**What is needed**
Reproduce every line of the data below verbatim, omitting the pictures.

**Data supplied**
Content starts

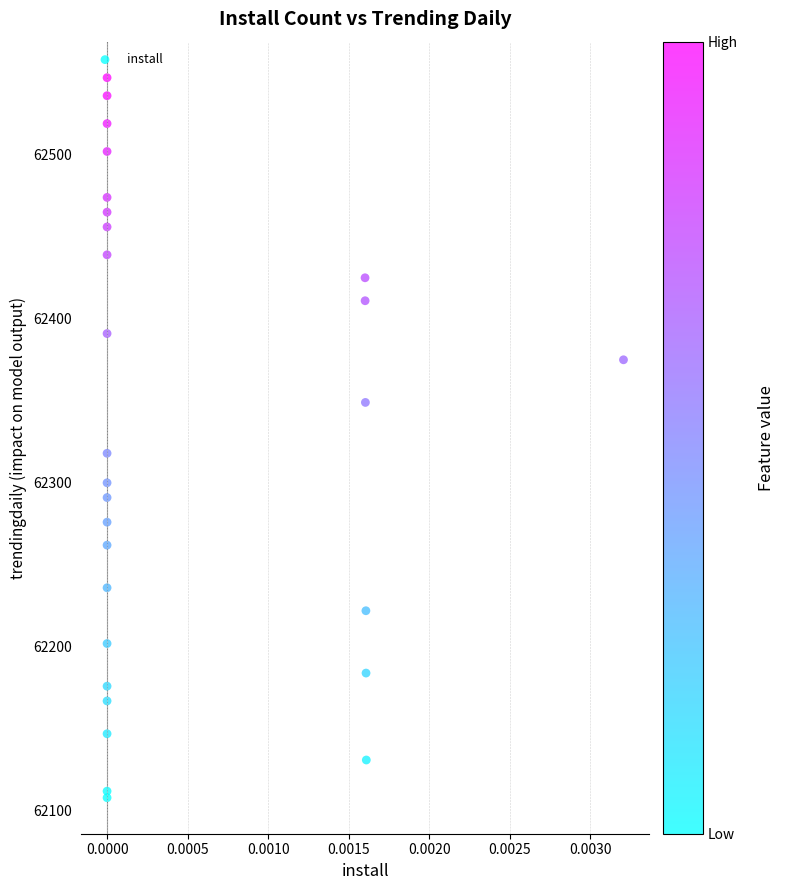

What Y value in the scatter plot is closest to 62327?

62318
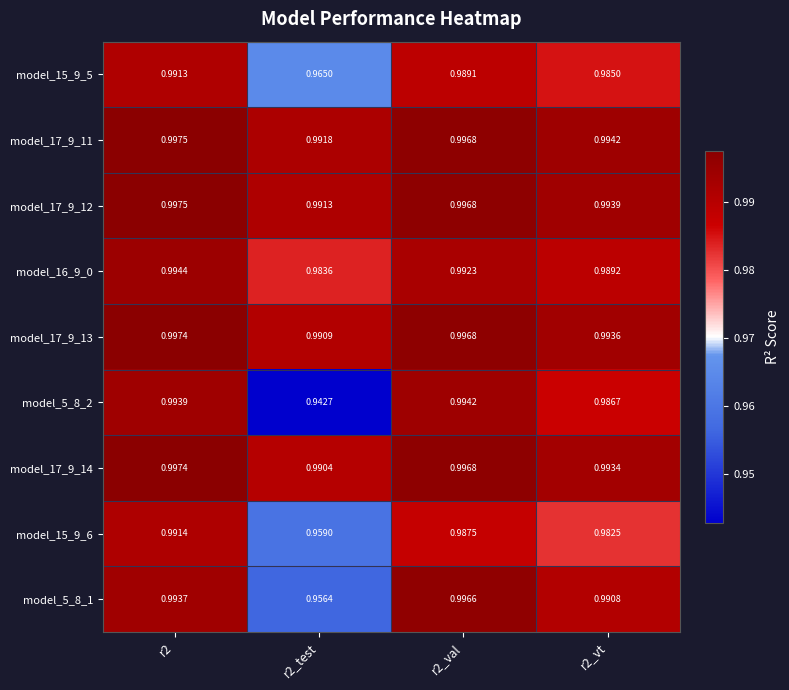

Is the value of model_15_9_5 at r2_val greater than the value of model_17_9_13 at r2_test?

No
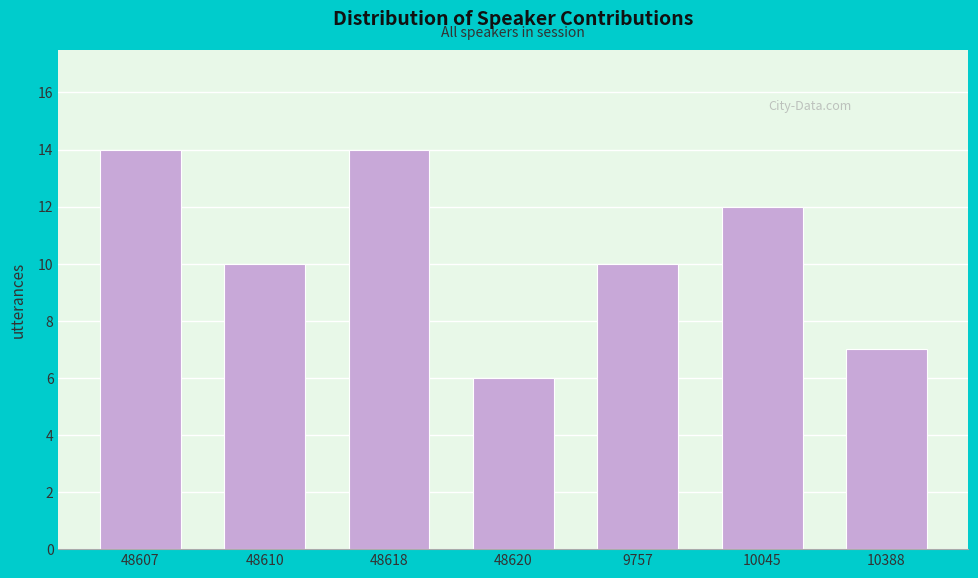

Reading left to right, list all the values displayed in this chart.

48607=14	48610=10	48618=14	48620=6	9757=10	10045=12	10388=7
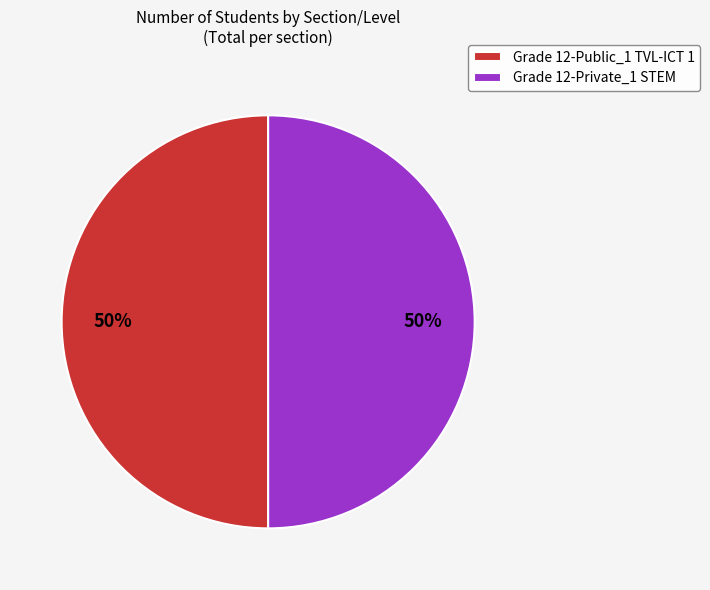

To the nearest percent, what percentage of the pie is Grade 12-Public_1 TVL-ICT 1?

50%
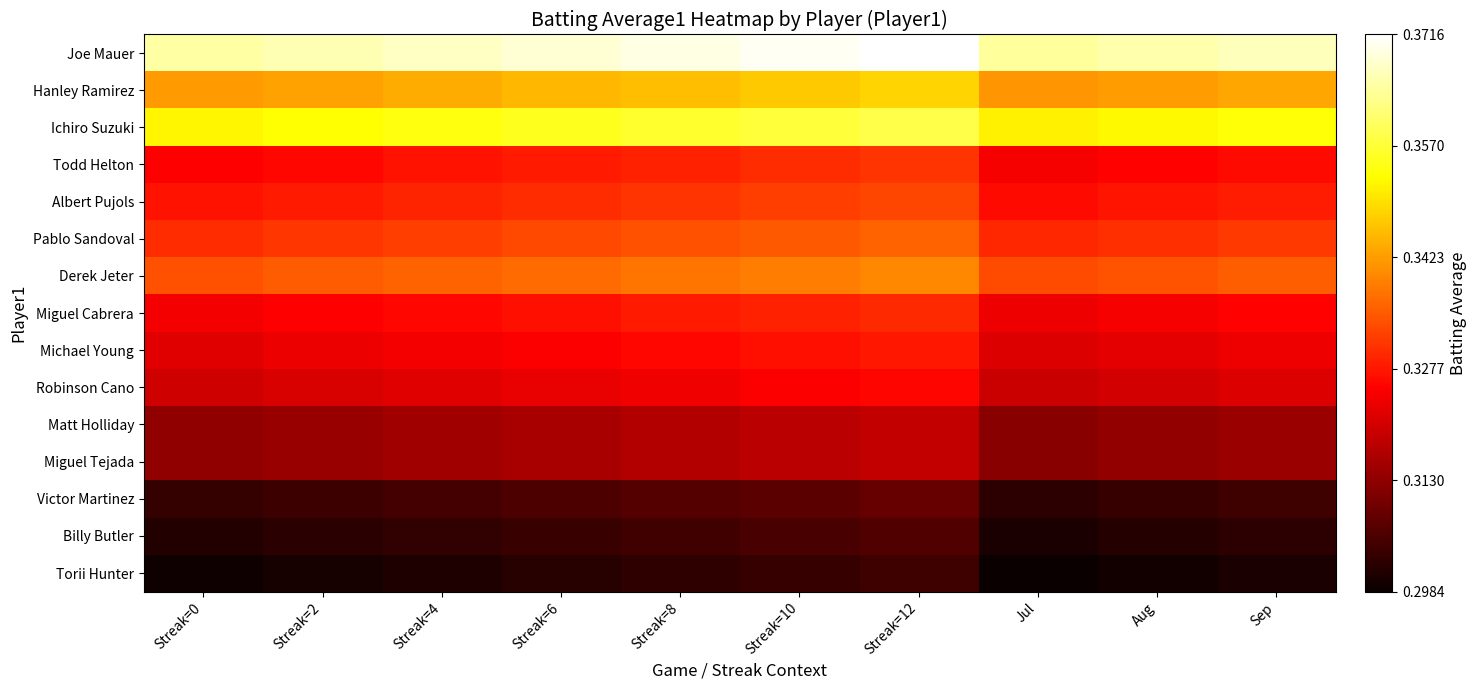

What is the smallest value displayed?

0.3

Content ends

**Solution**
What Y value in the scatter plot is closest to 62327?

62318

Is the value of model_15_9_5 at r2_val greater than the value of model_17_9_13 at r2_test?

No

Reading left to right, list all the values displayed in this chart.

48607=14	48610=10	48618=14	48620=6	9757=10	10045=12	10388=7

To the nearest percent, what percentage of the pie is Grade 12-Public_1 TVL-ICT 1?

50%

What is the smallest value displayed?

0.3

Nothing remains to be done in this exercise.